Glycogen metabolism

Glucose is a 6-carbon molecule that’s used to make energy, in the form of adenosine triphosphate, or ATP.

Glucose is such an important energy source, that our body stores excess glucose in skeletal muscle cells and liver cells in the form of glycogen.

Glycogen is basically an enormous molecule or polymer, that’s made up of glucose molecules linked together by glycosidic bonds.

You can think of glycogen having a main chain, and there being multiple branches sprouting off of it.

These branches allow glycogen to be compact and capable of rapid addition and removal of glucose.

It’s a bit like growing a plum tree in a tiny house with a short ceiling.

The short ceiling limits the tree’s vertical growth, but the tree’s able to branch off, so that it can still grow and produce many plums in a tight space.

Now let’s say that you just wrapped up a delicious lunch - you had tacos! Glucose is absorbed from the intestine and our blood sugar goes up. The pancreas responds to high blood sugar by secreting insulin.

Insulin acts on glucose transporters on the cell membrane, which are called GLUTs - and makes them bring more glucose into all the cells in our body.

Inside the cell, an enzyme called hexokinase adds a phosphate group to it’s 6th carbon, creating glucose 6 phosphate.

Then, glucose-6-phosphate is broken down during glycolysis, making ATP as a byproduct.

Over time, ATP levels start to rise and that inhibits certain enzymes in glycolysis.

When that happens, the extra glucose-6 phosphate can be used to make glycogen. And that usually takes place in the liver and muscle cells.

There are four main steps in glycogen synthesis.

First is attaching a uridine diphosphate, or UDP molecule to glucose.

Second, is attaching the glucose part of the UDP-glucose molecule to a glycogen primer called glycogenin, forming a short linear glycogen chain, which serves as a primer.

Third, is adding more glucose molecules to that primer - a bit like forming a conga line.

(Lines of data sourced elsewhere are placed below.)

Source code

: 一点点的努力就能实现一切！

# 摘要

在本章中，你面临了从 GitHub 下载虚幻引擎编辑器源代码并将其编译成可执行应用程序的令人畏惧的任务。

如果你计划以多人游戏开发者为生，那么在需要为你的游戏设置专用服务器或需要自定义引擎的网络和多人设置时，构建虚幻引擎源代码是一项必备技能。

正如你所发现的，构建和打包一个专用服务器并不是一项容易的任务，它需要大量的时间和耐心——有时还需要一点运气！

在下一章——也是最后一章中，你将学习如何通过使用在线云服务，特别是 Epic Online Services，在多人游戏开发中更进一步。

And fourth, is adding branches to the glycogen molecule.

So starting with step one, to make UDP-glucose, an enzyme called phosphoglucomutase moves the phosphate from the 6th carbon of glucose-6-phosphate to the 1st carbon, creating glucose-1-phosphate.

Next, we’ll need energy - which, uniquely, comes in the form of uridine triphosphate, or UTP.

In the presence of glucose-1-phosphate and UTP, an enzyme called UDP-glucose pyrophosphorylase cuts two phosphate molecules off of UTP, which give the energy necessary to complete this reaction.

So only one phosphate remains attached to uridine, and then glucose-1-phosphate is added to it.

That makes two phosphates. So the resulting molecule is called UDP-glucose.

Once many glucose molecules are converted into UDP-glucose molecules, we’re ready to create glycogen.

An enzyme called glycogen synthase catalyzes the attachment of the glucose part of UDP-glucose to another glucose residue at the end of glycogen branch, forming an alpha 1,4 glycosidic bond. It’s almost as if the glucose molecules are holding hands!

And in addition to prolonging the glycogen chain, there’s another byproduct of this reaction is UDP.

But, it turns out that glycogen synthase can only elongate an already existing glycogen chain that’s at least 4 glucose molecules long.

So, if there aren’t at least four glucose molecules linked up together already, then glycogen synthesis requires a protein called glycogenin.

Glycogenin plays the role of fooling glycogen synthase by catalyzing the attachment of 4 glucoses to itself, creating a short chain connected with alpha 1,4 glycosidic bonds.

By doing that, it’s able to tell glycogen synthase “Hey, we have a chain here that kind of looks like an old glycogen molecule”.

Glycogen synthase falls for it, and elongates this short chain on glycogenin by attaching lots of glucose molecules to it through alpha 1,4 glycosidic bonds. This elongates the chain and creates a new linear glycogen molecule.